We supported protesters of South African apartheid and led rallies against bans on coed visitation in residence halls. We weren't timid then, and we aren't timid now.

You've been warned because we make mistakes. Big, bold, embarrassing mistakes that have alienated parts of the campus and nearly brought us major lawsuits. Like the time a Maneater reporter relied on false rumors from an anonymous source accusing MSA presidential candidate Josh Reed of thefts in Laws Hall in 1999. A long retraction and serious threats of libel lawsuits humbled the entire Maneater staff and forced it to toughen its scruples.

In 2001, The Maneater met its own Jayson Blair in the form of Michael LaPlaca, who cooked quotes in a Maneater story.
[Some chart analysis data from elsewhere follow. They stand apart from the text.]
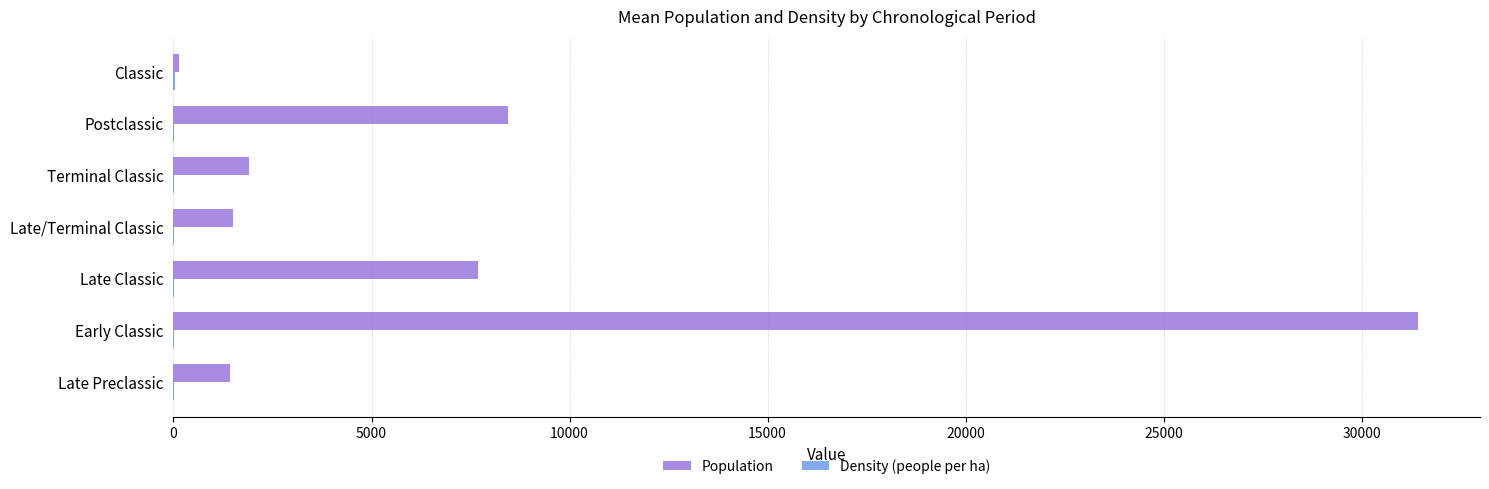

Count the number of categories in the chart.

7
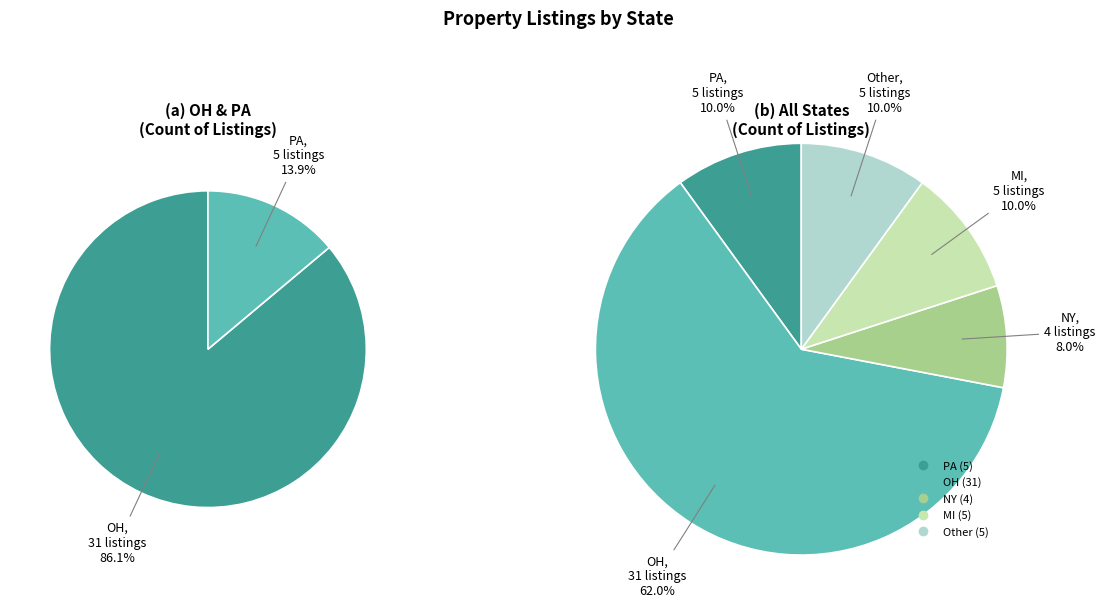

Is MI the majority of the pie?

No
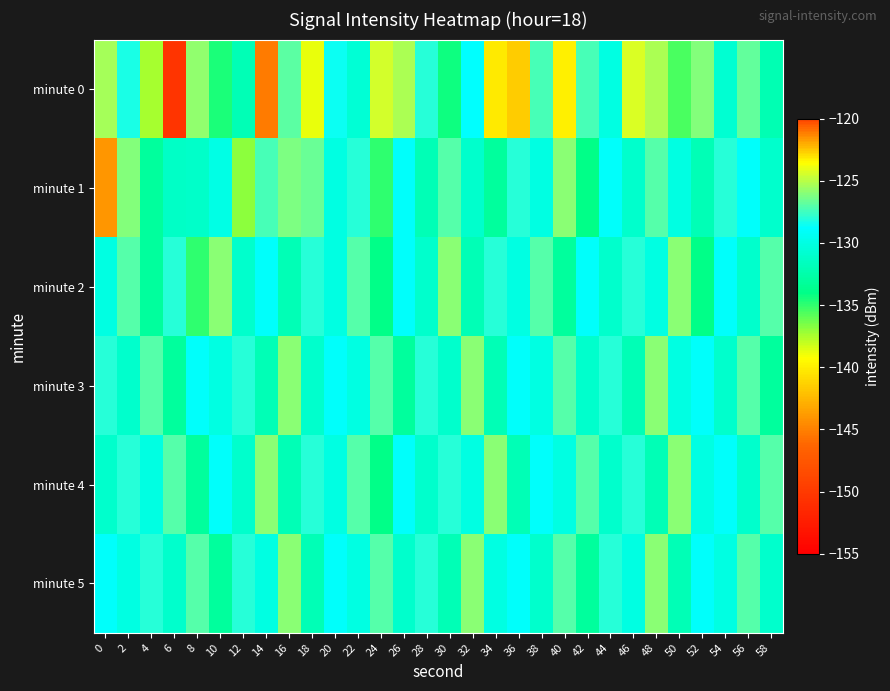

Reading left to right, extract all data points from this chart.

minute 0: 0=-125.3	2=-128.2	4=-137.4	6=-150.4	8=-125.8	10=-134.6	12=-132.0	14=-145.3	16=-127.0	18=-138.8	20=-128.5	22=-130.7	24=-124.4	26=-125.3	28=-128.0	30=-134.3	32=-128.9	34=-140.2	36=-141.5	38=-127.3	40=-139.9	42=-127.3	44=-130.0	46=-124.3	48=-125.3	50=-135.5	52=-126.1	54=-130.7	56=-126.7	58=-132.1
minute 1: 0=-144.0	2=-126.1	4=-133.0	6=-131.2	8=-131.2	10=-129.9	12=-136.8	14=-127.4	16=-126.2	18=-126.7	20=-130.0	22=-128.0	24=-135.0	26=-129.0	28=-132.0	30=-127.0	32=-131.0	34=-133.0	36=-128.0	38=-130.0	40=-126.0	42=-134.0	44=-129.0	46=-131.0	48=-127.0	50=-130.0	52=-132.0	54=-128.0	56=-129.0	58=-131.0
minute 2: 0=-130.0	2=-127.0	4=-133.0	6=-128.0	8=-135.0	10=-126.0	12=-131.0	14=-129.0	16=-132.0	18=-128.0	20=-130.0	22=-127.0	24=-134.0	26=-129.0	28=-131.0	30=-126.0	32=-132.0	34=-128.0	36=-130.0	38=-127.0	40=-133.0	42=-129.0	44=-131.0	46=-128.0	48=-130.0	50=-126.0	52=-134.0	54=-129.0	56=-131.0	58=-127.0
minute 3: 0=-128.0	2=-131.0	4=-127.0	6=-133.0	8=-129.0	10=-130.0	12=-128.0	14=-132.0	16=-126.0	18=-131.0	20=-129.0	22=-130.0	24=-127.0	26=-133.0	28=-128.0	30=-131.0	32=-126.0	34=-132.0	36=-129.0	38=-130.0	40=-127.0	42=-131.0	44=-128.0	46=-132.0	48=-126.0	50=-130.0	52=-129.0	54=-131.0	56=-127.0	58=-133.0
minute 4: 0=-131.0	2=-128.0	4=-130.0	6=-127.0	8=-133.0	10=-129.0	12=-131.0	14=-126.0	16=-132.0	18=-128.0	20=-130.0	22=-127.0	24=-134.0	26=-129.0	28=-131.0	30=-128.0	32=-130.0	34=-126.0	36=-132.0	38=-129.0	40=-130.0	42=-127.0	44=-131.0	46=-128.0	48=-132.0	50=-126.0	52=-130.0	54=-129.0	56=-131.0	58=-127.0
minute 5: 0=-129.0	2=-130.0	4=-128.0	6=-131.0	8=-127.0	10=-133.0	12=-128.0	14=-130.0	16=-126.0	18=-132.0	20=-129.0	22=-130.0	24=-127.0	26=-131.0	28=-128.0	30=-132.0	32=-126.0	34=-130.0	36=-129.0	38=-131.0	40=-127.0	42=-133.0	44=-128.0	46=-130.0	48=-126.0	50=-132.0	52=-129.0	54=-130.0	56=-127.0	58=-131.0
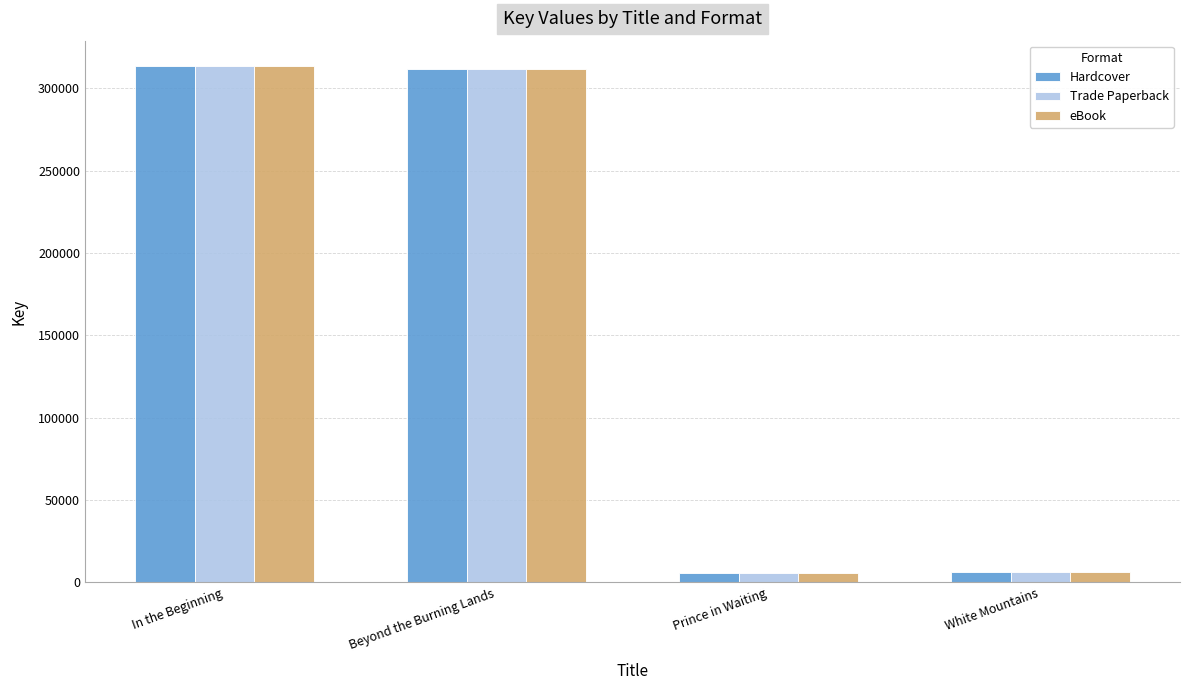

What is the average value of the eBook series?

159187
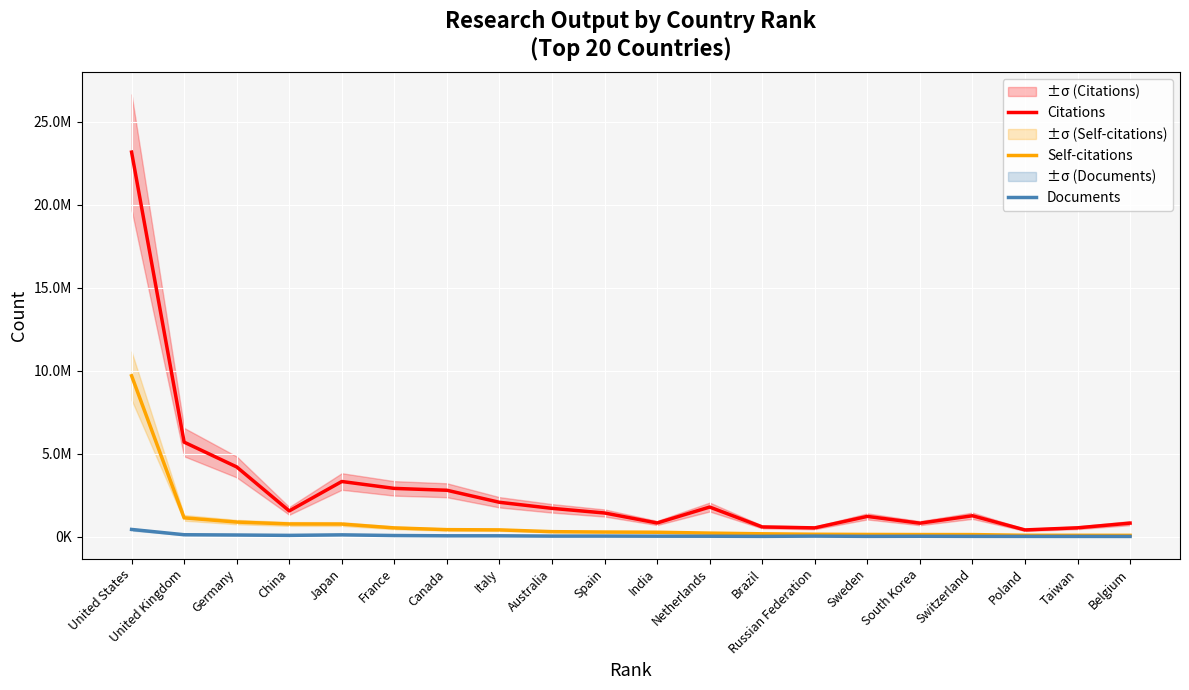

Rank the series by their average value, from lowest to highest.

Documents, Self-citations, Citations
Or the time in 2002, when The Maneater failed to cover MU's first black Homecoming king and queen in 17 years made an extremely historic event seem trivial and made The Maneater appear shallow and insensitive. And we still feel the repercussions of our frequently tense relationship with the Greek community.

A learning newspaper, The Maneater awaits the next 50 years with knowledge from its mistakes as well as its successes. One thing that won't change is our continual effort to better represent the student body, the very reason we exist. Our past has show us our sport spots — the future is our chance to fix them.

You've been warned because, while we bend and shape and grow with each passing decade, we'd like to think we're still the same rowdy, audacious, smart-alecky student journalists we were in 1955.